At a different club, the 777, smartly dressed Asian women bobbed on a
recent evening among knots of Slavic Russian friends and Westerners,
mostly energy company workers. "They are all Korean Russians there are no
Japanese or Chinese here," said one American oilman, watching the mass of
people, almost an interracial human billiard game playing out over four
floors. Outside, another American businessman, looked at the parking lot
and said: "The Russians don't like to see Koreans going around in Land
Cruisers, while they are driving around in Zhigulis."
But with Sakhalin boasting an unemployment rate of 2 percent, the same as
South Korea, there should be work for all ethnic groups. In 1890, one
visitor, Anton Chekov, wrote of the island, "If only those who wanted to
lived here, Sakhalin would be deserted." Now people move here voluntarily.
With a stream of foreign workers coming for energy projects, an
English-language newspaper, The Sakhalin Times, started publishing last
year. A new international university will open in December.
Seoul is the airline hub for international passengers, and Pusan the hub
for air freight. Hokkaido, the northernmost of Japan's four main islands,
is only 25 miles from Sakhalin, and Japan is trying to re-establish an
economic presence on the Russian island. In the last 18 months, Japan has
opened a consulate, a commercial bank branch, an economic promotion office
for Hokkaido and a news bureau for the state television network, NHK.
Taiwan has also jumped into the fray, sending its first trade mission here
in June. But in the racial geopolitics of the Russian Far East, Koreans
are the "good Asians" while Japanese are met with lingering distrust.
Half a century after Stalin closed Korean schools, newspapers and
theaters; burned Korean books, and banned the Korean language,
Korean-language studies are expanding here and in other cities of the
Russian Far East. In this city, a main street is lined with portraits of
Victory Heroes, Soviet soldiers killed fighting the Japanese in August
1945. On the Russian mainland, a whitewashed monument in Khasan hails the
defeat of the "Japanese samurai" in 1938, fighting that cost 1,500 lives
but blocked the Japanese march toward Vladivostock.
Looking to the future, Russia is deeply insecure about China, a nation of
1.2 billion people. China borders an expanse of Russia, eastern Siberia
and the Russian Far East, an area with some 16 million inhabitants. Today,
about 100,000 Chinese work in Russian border areas, constituting a growing
force in trade and farming. In August, President Vladimir V. Putin spent a
week in Vladivostok where he lectured 10 regional governors about economic
development. His basic message was: Use it or lose it.

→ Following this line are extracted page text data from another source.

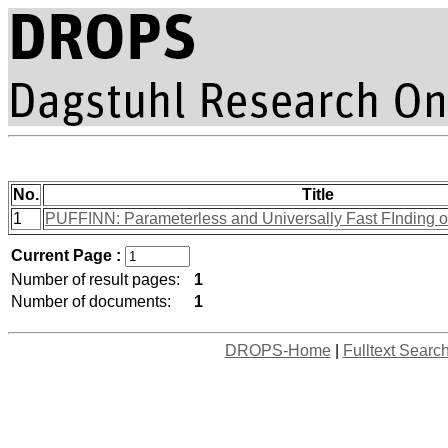
No.
Title
1
PUFFINN: Parameterless and Universally Fast FInding o
Current Page :
Number of result pages:
1
Number of documents:
1
DROPS-Home
|
Fulltext Searc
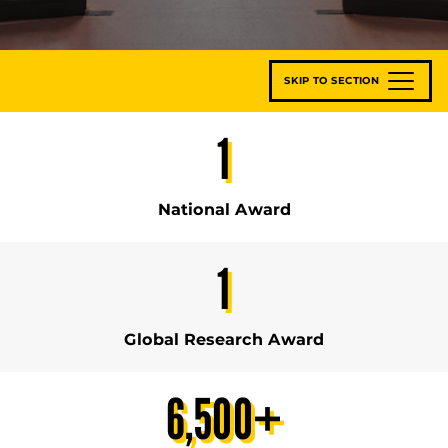
SKIP TO SECTION
1
National Award
1
Global Research Award
6,500
+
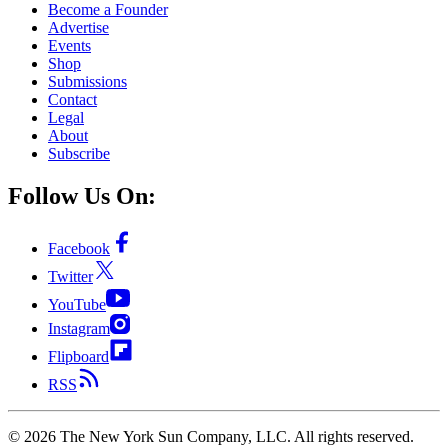
Become a Founder
Advertise
Events
Shop
Submissions
Contact
Legal
About
Subscribe
Follow Us On:
Facebook
Twitter
YouTube
Instagram
Flipboard
RSS
©
2026
The New York Sun Company, LLC. All rights reserved.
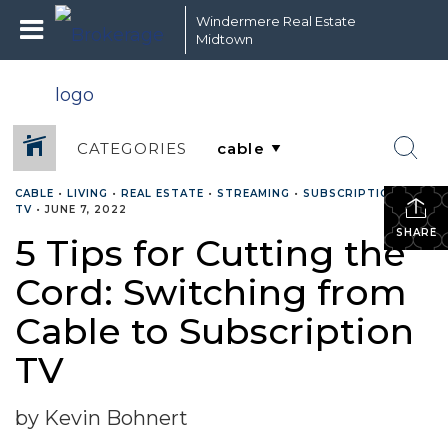
Windermere Real Estate
Midtown
CATEGORIES
CABLE
•
LIVING
•
REAL ESTATE
•
STREAMING
•
SUBSCRIPTION TV
•
TV
•
JUNE 7, 2022
SHARE
5 Tips for Cutting the
Cord: Switching from
Cable to Subscription
TV
by Kevin Bohnert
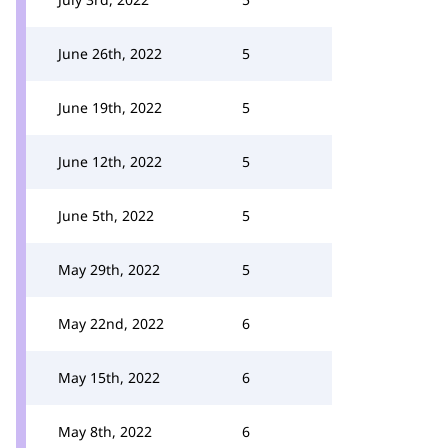
June 26th, 2022
5
June 19th, 2022
5
June 12th, 2022
5
June 5th, 2022
5
May 29th, 2022
5
May 22nd, 2022
6
May 15th, 2022
6
May 8th, 2022
6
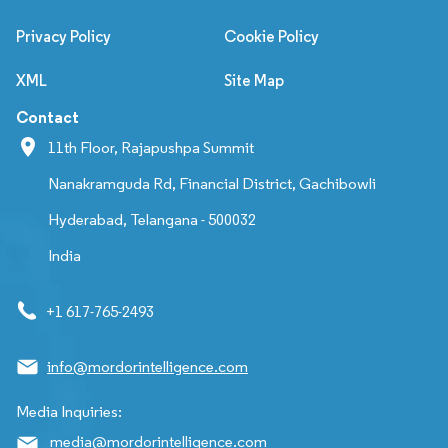
Privacy Policy
Cookie Policy
XML
Site Map
Contact
11th Floor, Rajapushpa Summit
Nanakramguda Rd, Financial District, Gachibowli
Hyderabad, Telangana - 500032
India
+1 617-765-2493
info@mordorintelligence.com
Media Inquiries:
media@mordorintelligence.com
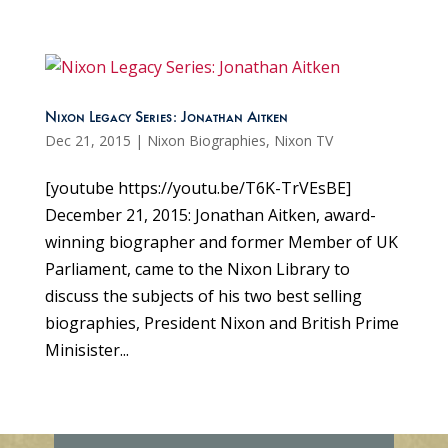
Nixon Legacy Series: Jonathan Aitken
Dec 21, 2015
|
Nixon Biographies
,
Nixon TV
[youtube https://youtu.be/T6K-TrVEsBE]
December 21, 2015: Jonathan Aitken, award-
winning biographer and former Member of UK
Parliament, came to the Nixon Library to
discuss the subjects of his two best selling
biographies, President Nixon and British Prime
Minisister...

With South Korea's economy now larger than all of Russia's, ethnic Korean
youth here on the island feel the tug of the ancestral homeland. Starting
Sept. 1, visas for ethnic Koreans working in South Korea will be valid for
one year, four times longer than before. South Korea is following Japan's
strategy of easing a labor shortage by giving priority for work permits to
foreigners of Japanese descent. With South Korea's population aging, the
Constitutional Court there has given the government until the end of 2003
to loosen immigration and work rules for the 2 million ethnic Koreans in
China and the 500,000 ethnic Koreans scattered across the former Soviet
Union.
In an alternate strategy, South Korean manufacturers want to farm out
back-office and assembly work to low-wage free-trade zones in North Korea.
[On Friday, North and South Korean negotiators agreed to begin
construction before the end of the year of a huge industrial park in
Kaesong, North Korea, about 50 miles north of Seoul.] South Korea's
government also sponsors Korean language and culture camps for ethnic
Koreans overseas. From Sakhalin, hundreds of children go every summer to
camp in South Korea. Lee Den Ja, director of a Korean folklore group here,
said: "The kids still speak Korean badly. Nowadays, they think of
themselves as about 70 percent Russian."